(WORKING DATA begins)
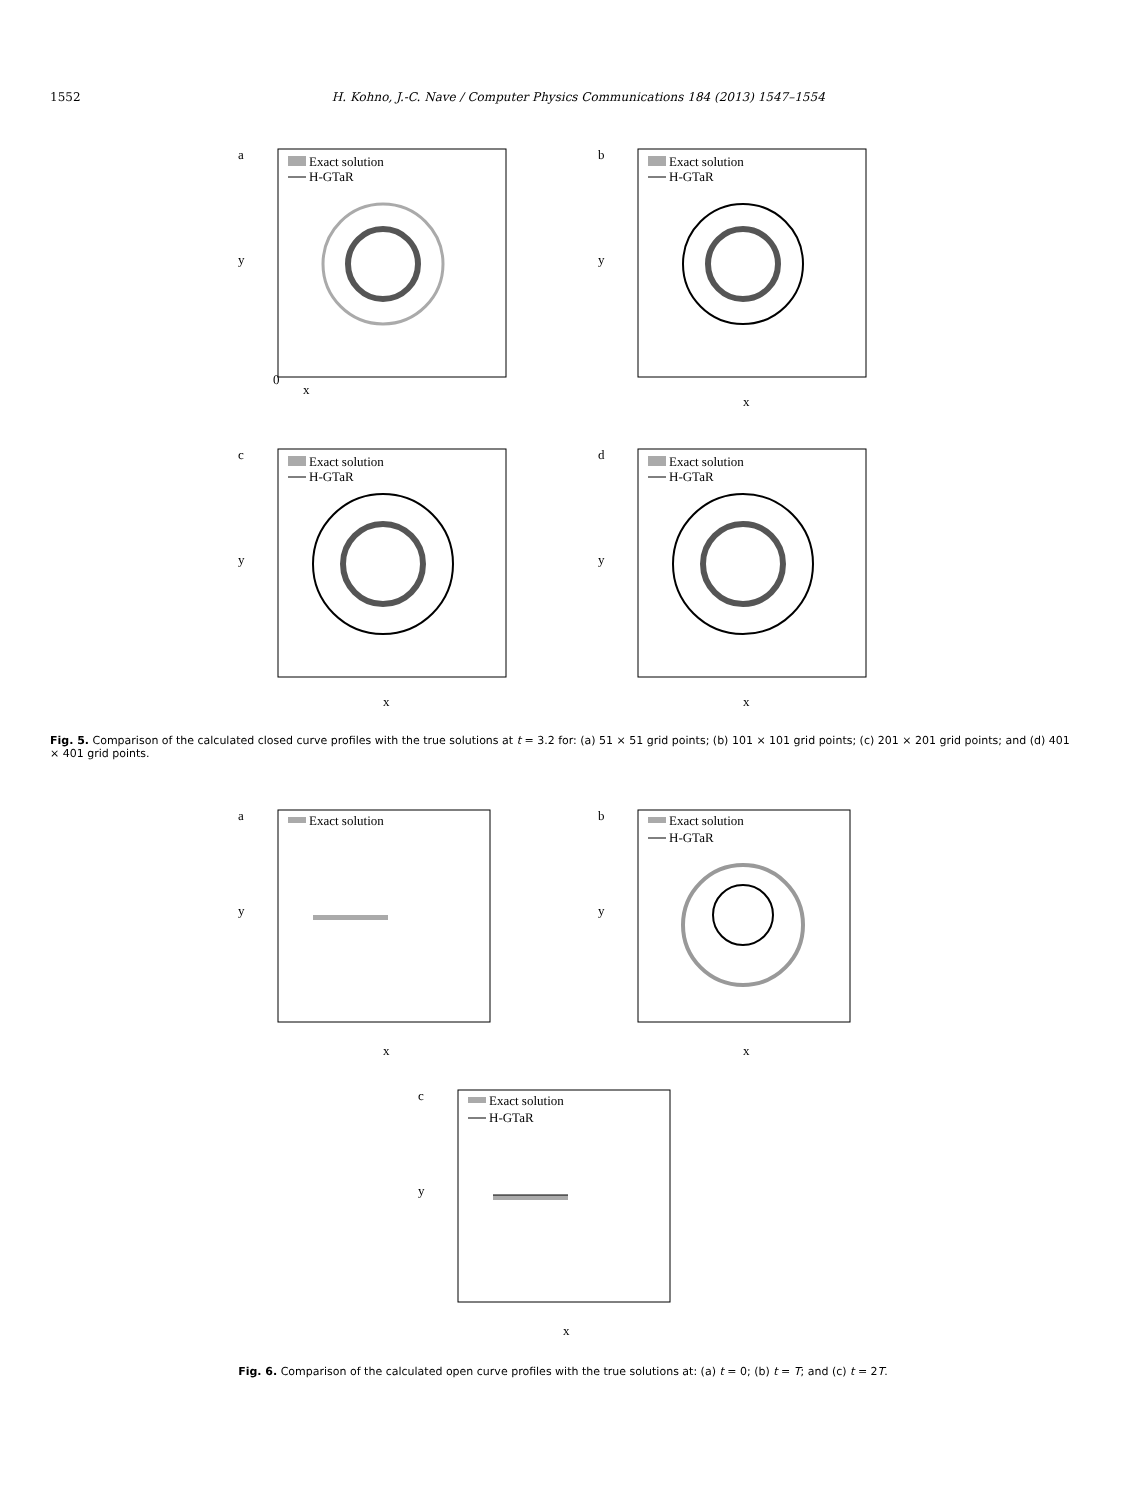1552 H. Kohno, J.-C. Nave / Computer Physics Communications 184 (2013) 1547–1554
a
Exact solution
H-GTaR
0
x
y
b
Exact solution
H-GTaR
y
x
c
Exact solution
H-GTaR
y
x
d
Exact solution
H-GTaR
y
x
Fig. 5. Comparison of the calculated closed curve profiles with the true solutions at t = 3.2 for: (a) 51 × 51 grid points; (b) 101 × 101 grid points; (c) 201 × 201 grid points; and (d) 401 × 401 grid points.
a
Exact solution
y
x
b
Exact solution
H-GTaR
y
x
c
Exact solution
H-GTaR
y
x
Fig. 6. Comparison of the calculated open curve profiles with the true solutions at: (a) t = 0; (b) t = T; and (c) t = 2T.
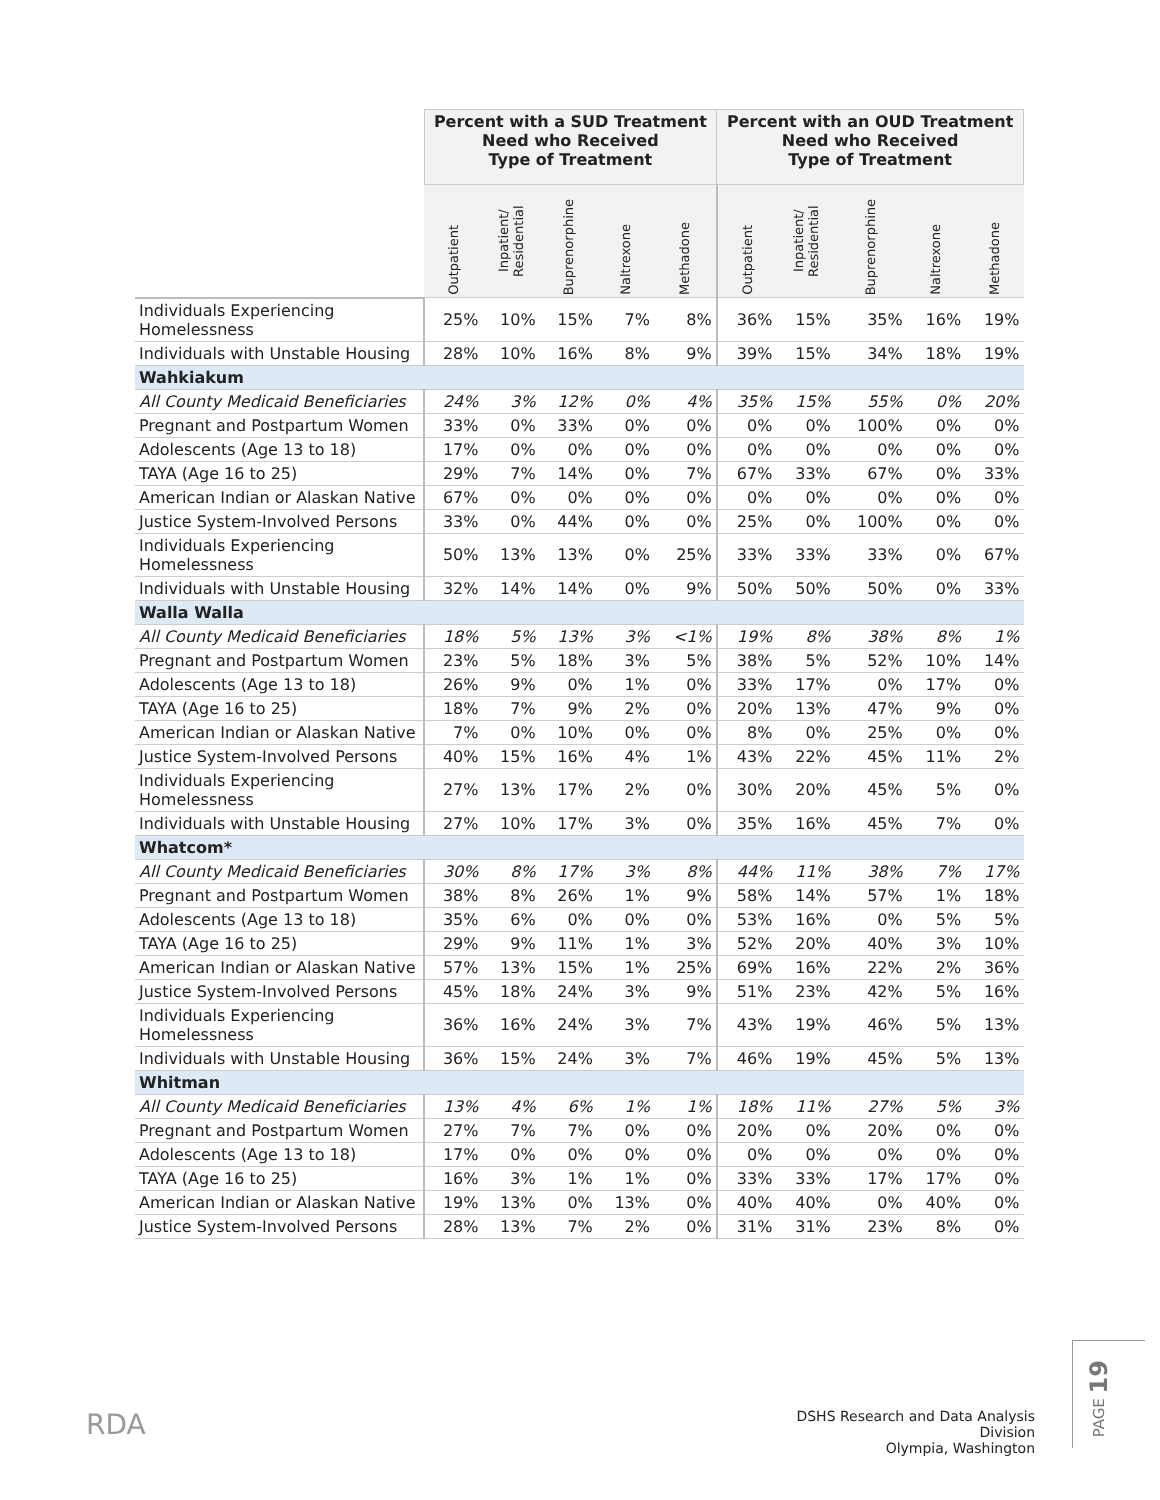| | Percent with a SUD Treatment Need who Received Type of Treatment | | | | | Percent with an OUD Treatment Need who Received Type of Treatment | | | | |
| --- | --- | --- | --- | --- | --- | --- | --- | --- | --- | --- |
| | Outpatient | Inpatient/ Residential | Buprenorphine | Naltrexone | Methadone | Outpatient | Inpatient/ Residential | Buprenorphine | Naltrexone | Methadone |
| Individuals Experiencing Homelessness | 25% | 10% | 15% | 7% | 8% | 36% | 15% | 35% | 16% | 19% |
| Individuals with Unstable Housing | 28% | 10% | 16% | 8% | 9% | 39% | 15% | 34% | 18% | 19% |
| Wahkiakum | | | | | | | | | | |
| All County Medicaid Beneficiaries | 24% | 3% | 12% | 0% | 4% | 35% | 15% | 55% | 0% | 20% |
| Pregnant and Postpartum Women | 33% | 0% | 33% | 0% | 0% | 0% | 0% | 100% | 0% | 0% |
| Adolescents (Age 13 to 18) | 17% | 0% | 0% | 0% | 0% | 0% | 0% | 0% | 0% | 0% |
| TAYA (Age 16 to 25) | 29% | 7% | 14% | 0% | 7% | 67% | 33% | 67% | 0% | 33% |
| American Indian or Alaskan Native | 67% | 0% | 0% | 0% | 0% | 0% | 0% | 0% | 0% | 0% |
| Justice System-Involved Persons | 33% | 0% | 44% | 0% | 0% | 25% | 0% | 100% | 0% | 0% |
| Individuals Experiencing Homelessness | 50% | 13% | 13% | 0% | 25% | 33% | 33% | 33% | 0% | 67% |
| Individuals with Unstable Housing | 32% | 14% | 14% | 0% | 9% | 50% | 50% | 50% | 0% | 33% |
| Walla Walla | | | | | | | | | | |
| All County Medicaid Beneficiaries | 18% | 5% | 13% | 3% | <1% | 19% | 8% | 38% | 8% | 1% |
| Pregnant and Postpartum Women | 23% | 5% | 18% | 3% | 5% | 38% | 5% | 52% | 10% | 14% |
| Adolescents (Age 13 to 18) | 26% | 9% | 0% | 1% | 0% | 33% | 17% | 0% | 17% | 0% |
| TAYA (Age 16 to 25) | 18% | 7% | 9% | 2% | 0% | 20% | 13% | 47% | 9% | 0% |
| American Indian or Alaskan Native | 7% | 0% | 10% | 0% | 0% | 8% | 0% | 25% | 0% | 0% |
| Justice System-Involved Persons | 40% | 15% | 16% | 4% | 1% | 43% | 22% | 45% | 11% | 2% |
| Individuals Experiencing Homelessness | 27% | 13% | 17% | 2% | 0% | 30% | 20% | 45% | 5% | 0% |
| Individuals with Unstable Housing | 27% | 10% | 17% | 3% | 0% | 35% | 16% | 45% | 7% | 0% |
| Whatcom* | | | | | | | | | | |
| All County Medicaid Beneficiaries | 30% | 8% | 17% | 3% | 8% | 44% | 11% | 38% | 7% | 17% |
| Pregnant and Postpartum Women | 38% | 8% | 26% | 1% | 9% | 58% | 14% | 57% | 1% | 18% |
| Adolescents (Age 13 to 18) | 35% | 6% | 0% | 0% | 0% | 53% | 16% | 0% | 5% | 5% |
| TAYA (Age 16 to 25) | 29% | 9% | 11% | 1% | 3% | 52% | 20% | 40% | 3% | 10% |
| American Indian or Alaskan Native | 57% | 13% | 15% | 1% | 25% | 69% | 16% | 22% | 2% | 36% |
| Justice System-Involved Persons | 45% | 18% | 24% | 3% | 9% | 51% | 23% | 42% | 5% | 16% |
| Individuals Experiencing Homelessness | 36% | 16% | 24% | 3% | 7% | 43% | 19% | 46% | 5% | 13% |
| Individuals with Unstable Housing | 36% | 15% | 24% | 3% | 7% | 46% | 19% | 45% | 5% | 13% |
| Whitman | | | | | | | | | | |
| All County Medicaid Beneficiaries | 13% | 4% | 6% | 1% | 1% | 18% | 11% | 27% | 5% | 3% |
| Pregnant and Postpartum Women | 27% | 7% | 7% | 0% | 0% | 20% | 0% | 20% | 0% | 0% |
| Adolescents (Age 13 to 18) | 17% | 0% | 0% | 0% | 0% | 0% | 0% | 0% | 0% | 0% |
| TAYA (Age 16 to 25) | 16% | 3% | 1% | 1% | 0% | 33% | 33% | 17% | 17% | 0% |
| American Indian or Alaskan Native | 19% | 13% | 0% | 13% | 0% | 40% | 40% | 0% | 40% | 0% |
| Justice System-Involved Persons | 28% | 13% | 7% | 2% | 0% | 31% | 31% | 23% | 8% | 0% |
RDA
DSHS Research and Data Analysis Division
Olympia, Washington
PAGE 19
(WORKING DATA ends)
### PROBLEM DETAILS:
What is needed is an exact reproduction of the data, pictures excluded.

### FINISHED TASK:
1552 H. Kohno, J.-C. Nave / Computer Physics Communications 184 (2013) 1547–1554
a
Exact solution
H-GTaR
0
x
y
b
Exact solution
H-GTaR
y
x
c
Exact solution
H-GTaR
y
x
d
Exact solution
H-GTaR
y
x
Fig. 5. Comparison of the calculated closed curve profiles with the true solutions at t = 3.2 for: (a) 51 × 51 grid points; (b) 101 × 101 grid points; (c) 201 × 201 grid points; and (d) 401 × 401 grid points.
a
Exact solution
y
x
b
Exact solution
H-GTaR
y
x
c
Exact solution
H-GTaR
y
x
Fig. 6. Comparison of the calculated open curve profiles with the true solutions at: (a) t = 0; (b) t = T; and (c) t = 2T.
| | Percent with a SUD Treatment Need who Received Type of Treatment | | | | | Percent with an OUD Treatment Need who Received Type of Treatment | | | | |
| --- | --- | --- | --- | --- | --- | --- | --- | --- | --- | --- |
| | Outpatient | Inpatient/ Residential | Buprenorphine | Naltrexone | Methadone | Outpatient | Inpatient/ Residential | Buprenorphine | Naltrexone | Methadone |
| Individuals Experiencing Homelessness | 25% | 10% | 15% | 7% | 8% | 36% | 15% | 35% | 16% | 19% |
| Individuals with Unstable Housing | 28% | 10% | 16% | 8% | 9% | 39% | 15% | 34% | 18% | 19% |
| Wahkiakum | | | | | | | | | | |
| All County Medicaid Beneficiaries | 24% | 3% | 12% | 0% | 4% | 35% | 15% | 55% | 0% | 20% |
| Pregnant and Postpartum Women | 33% | 0% | 33% | 0% | 0% | 0% | 0% | 100% | 0% | 0% |
| Adolescents (Age 13 to 18) | 17% | 0% | 0% | 0% | 0% | 0% | 0% | 0% | 0% | 0% |
| TAYA (Age 16 to 25) | 29% | 7% | 14% | 0% | 7% | 67% | 33% | 67% | 0% | 33% |
| American Indian or Alaskan Native | 67% | 0% | 0% | 0% | 0% | 0% | 0% | 0% | 0% | 0% |
| Justice System-Involved Persons | 33% | 0% | 44% | 0% | 0% | 25% | 0% | 100% | 0% | 0% |
| Individuals Experiencing Homelessness | 50% | 13% | 13% | 0% | 25% | 33% | 33% | 33% | 0% | 67% |
| Individuals with Unstable Housing | 32% | 14% | 14% | 0% | 9% | 50% | 50% | 50% | 0% | 33% |
| Walla Walla | | | | | | | | | | |
| All County Medicaid Beneficiaries | 18% | 5% | 13% | 3% | <1% | 19% | 8% | 38% | 8% | 1% |
| Pregnant and Postpartum Women | 23% | 5% | 18% | 3% | 5% | 38% | 5% | 52% | 10% | 14% |
| Adolescents (Age 13 to 18) | 26% | 9% | 0% | 1% | 0% | 33% | 17% | 0% | 17% | 0% |
| TAYA (Age 16 to 25) | 18% | 7% | 9% | 2% | 0% | 20% | 13% | 47% | 9% | 0% |
| American Indian or Alaskan Native | 7% | 0% | 10% | 0% | 0% | 8% | 0% | 25% | 0% | 0% |
| Justice System-Involved Persons | 40% | 15% | 16% | 4% | 1% | 43% | 22% | 45% | 11% | 2% |
| Individuals Experiencing Homelessness | 27% | 13% | 17% | 2% | 0% | 30% | 20% | 45% | 5% | 0% |
| Individuals with Unstable Housing | 27% | 10% | 17% | 3% | 0% | 35% | 16% | 45% | 7% | 0% |
| Whatcom* | | | | | | | | | | |
| All County Medicaid Beneficiaries | 30% | 8% | 17% | 3% | 8% | 44% | 11% | 38% | 7% | 17% |
| Pregnant and Postpartum Women | 38% | 8% | 26% | 1% | 9% | 58% | 14% | 57% | 1% | 18% |
| Adolescents (Age 13 to 18) | 35% | 6% | 0% | 0% | 0% | 53% | 16% | 0% | 5% | 5% |
| TAYA (Age 16 to 25) | 29% | 9% | 11% | 1% | 3% | 52% | 20% | 40% | 3% | 10% |
| American Indian or Alaskan Native | 57% | 13% | 15% | 1% | 25% | 69% | 16% | 22% | 2% | 36% |
| Justice System-Involved Persons | 45% | 18% | 24% | 3% | 9% | 51% | 23% | 42% | 5% | 16% |
| Individuals Experiencing Homelessness | 36% | 16% | 24% | 3% | 7% | 43% | 19% | 46% | 5% | 13% |
| Individuals with Unstable Housing | 36% | 15% | 24% | 3% | 7% | 46% | 19% | 45% | 5% | 13% |
| Whitman | | | | | | | | | | |
| All County Medicaid Beneficiaries | 13% | 4% | 6% | 1% | 1% | 18% | 11% | 27% | 5% | 3% |
| Pregnant and Postpartum Women | 27% | 7% | 7% | 0% | 0% | 20% | 0% | 20% | 0% | 0% |
| Adolescents (Age 13 to 18) | 17% | 0% | 0% | 0% | 0% | 0% | 0% | 0% | 0% | 0% |
| TAYA (Age 16 to 25) | 16% | 3% | 1% | 1% | 0% | 33% | 33% | 17% | 17% | 0% |
| American Indian or Alaskan Native | 19% | 13% | 0% | 13% | 0% | 40% | 40% | 0% | 40% | 0% |
| Justice System-Involved Persons | 28% | 13% | 7% | 2% | 0% | 31% | 31% | 23% | 8% | 0% |
RDA
DSHS Research and Data Analysis Division
Olympia, Washington
PAGE 19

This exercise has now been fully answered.